Dos o tres años antes Molina llegaba a Londres acompañando a su mujer, que acababa de conseguir un nuevo puesto de trabajo en la capital británica. En cuanto la pareja se instaló y comenzó con su nueva rutina, el músico se encontró con que, aparte de escribir canciones a su habitual ritmo acelerado, no tenía mucho más que hacer a lo largo del día. Pronto comenzó a sentir que la soledad y el aislamiento hacían mella en él: estaba alejado de su banda y de sus amigos, había salido del ciclo habitual de conciertos y grabaciones que había mantenido a lo largo de más de diez años. Ese estado de ánimo, junto al deterioro paulatino de su salud, quedarían plasmados en este brevísimo y oscuro "Eight Gates" (título en referencia a las siete hipotéticas puertas de la muralla de Londres, más una octava imaginaria, que sería por la que entró el propio Jason).
Con la ayuda de los productores y músicos Chris Cacavas y Greg Norman grabó nueve canciones que en total apenas sobrepasan los veinticinco minutos. Entremedias podemos escuchar al propio Molina bromeando y grabaciones de pájaros, un detalle que nos retrotrae el tenebroso "Ghost Tropic" (2000), firmado bajo el nombre de "Songs: Ohia". Las similitudes con este disco no acaban aquí: también fue grabado casi en secreto y también posee un sonido oscuro, semidesnudo y desolador.
Las canciones de "Eight Gates" podrían dividirse a grandes rasgos en dos grupos: el primero presenta al Molina más folk, que se basta de su guitarra acústica y su voz para alcanzar altas cotas de emoción ("The Mission’s End", "The Crossroad + The Emptiness"…); en el segundo usa instrumentos como teclados o el violín para crear texturas, ambientes desasosegantes sobre los que cantar y lanzar riffs eléctricos y secos ("Whisper Away", "Be Told The Truth" y la especialmente drone "Fire On The Rail", en la que un comienzo a capela de inspiración góspel se encuentra con loops y arpegios de guitarras). Un aparte sería "Shadow Answers The Wall", en la que la voz trota a lomos de un bajo y una batería, sin guitarras. A pesar de esta dicotomía, no se trata de una recopilación de descartes, de canciones arregladas apresuradamente, cada composición posee su sonido especial y a la vez hace su aportación a un conjunto bien unificado.

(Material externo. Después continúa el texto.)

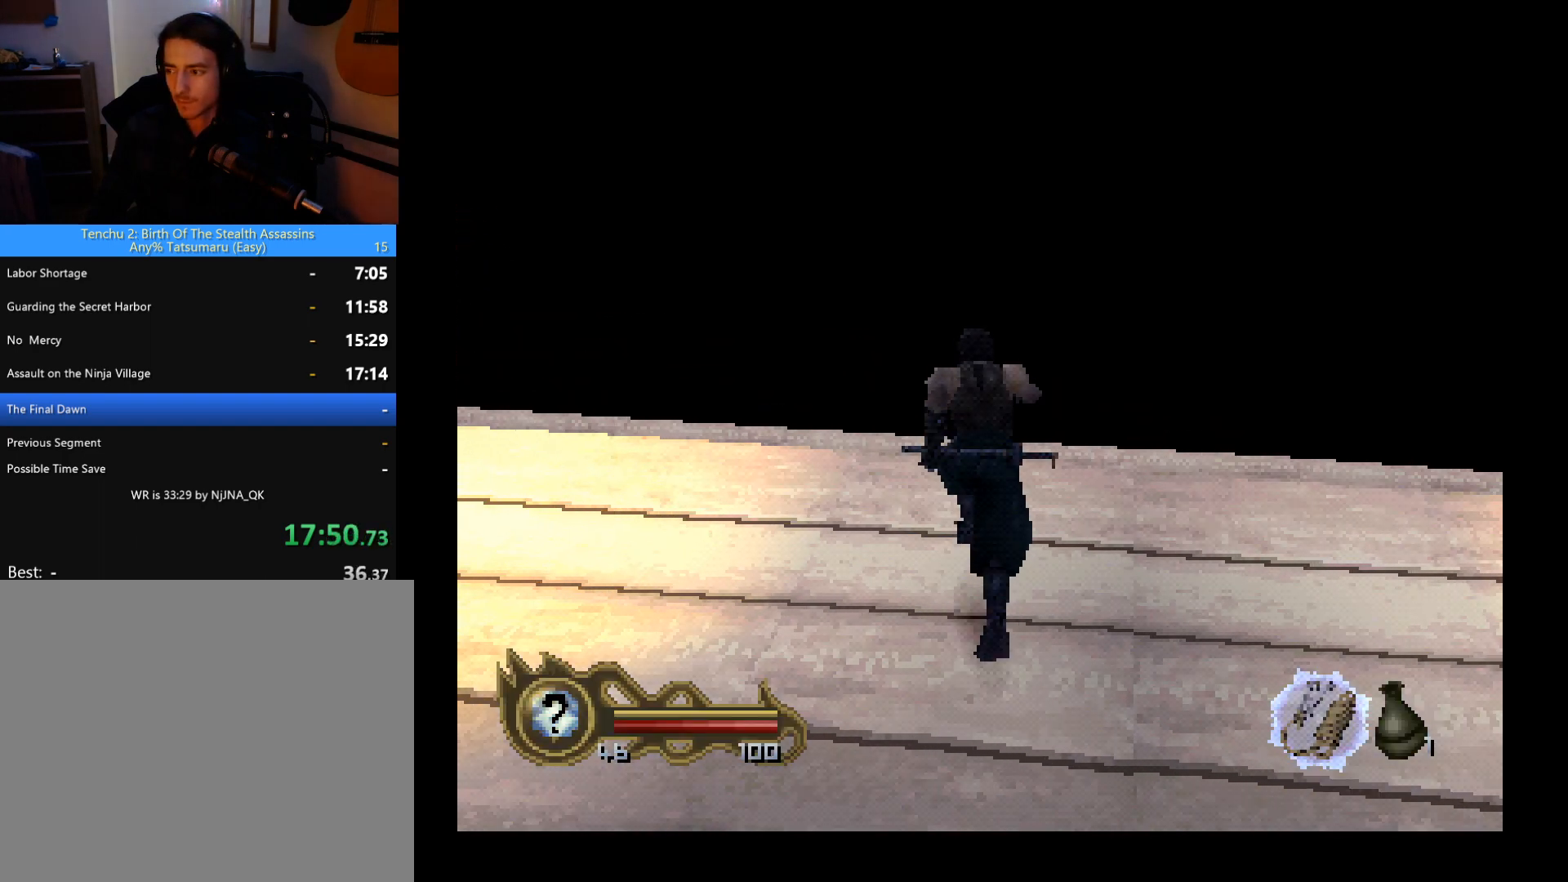
{"buttons": ["DPAD_UP"], "left_stick": "center", "button_events": [[200, "CIRCLE", "down"], [333, "CIRCLE", "up"]]}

Quizás lo más característico de este álbum sean las estructuras de las canciones, o mejor dicho cómo se prescinde de ellas. Molina llevaba varios discos (desde el final de "Songs: Ohia") adentrándose en las estructuras clásicas. Desde Magnolia Electric Co. hasta "Josephine" dibujó un giro hacia el country rock o incluso al rock clásico, con muchos ingredientes de Neil Young y sus Crazy Horse. Aquí parece volver a sus raíces, las de discos tan importantes como "Lioness" o "Axxess & Ace", donde su sello personal parecía ser hincarle el diente a una melodía y a unos pocos acordes y encerrarse en ellos. Las canciones de "Eight Gates" carecen de estribillos, puentes, cambios o cualquier elemento que nos aleje de la sensación de estar ante una colección de mantras, de piezas de miniatura detenidas, aisladas, quizás una expresión de la vida del propio Molina en Londres.
Si debemos considerar un disco como una foto de un momento, de un estado de ánimo mental o espiritual —me parece recordar que fue Lou Reed quien dijo algo por el estilo— este álbum póstumo de Jason Molina (al parecer su último paso en solitario por un estudio) debería considerarse entre los mejores trabajos de su autor. Posee muchos de los rasgos que lo hicieron grande y a la vez no se parece a ninguno de los trabajos que firmó con su nombre propio. Es un álbum audaz y emocionante.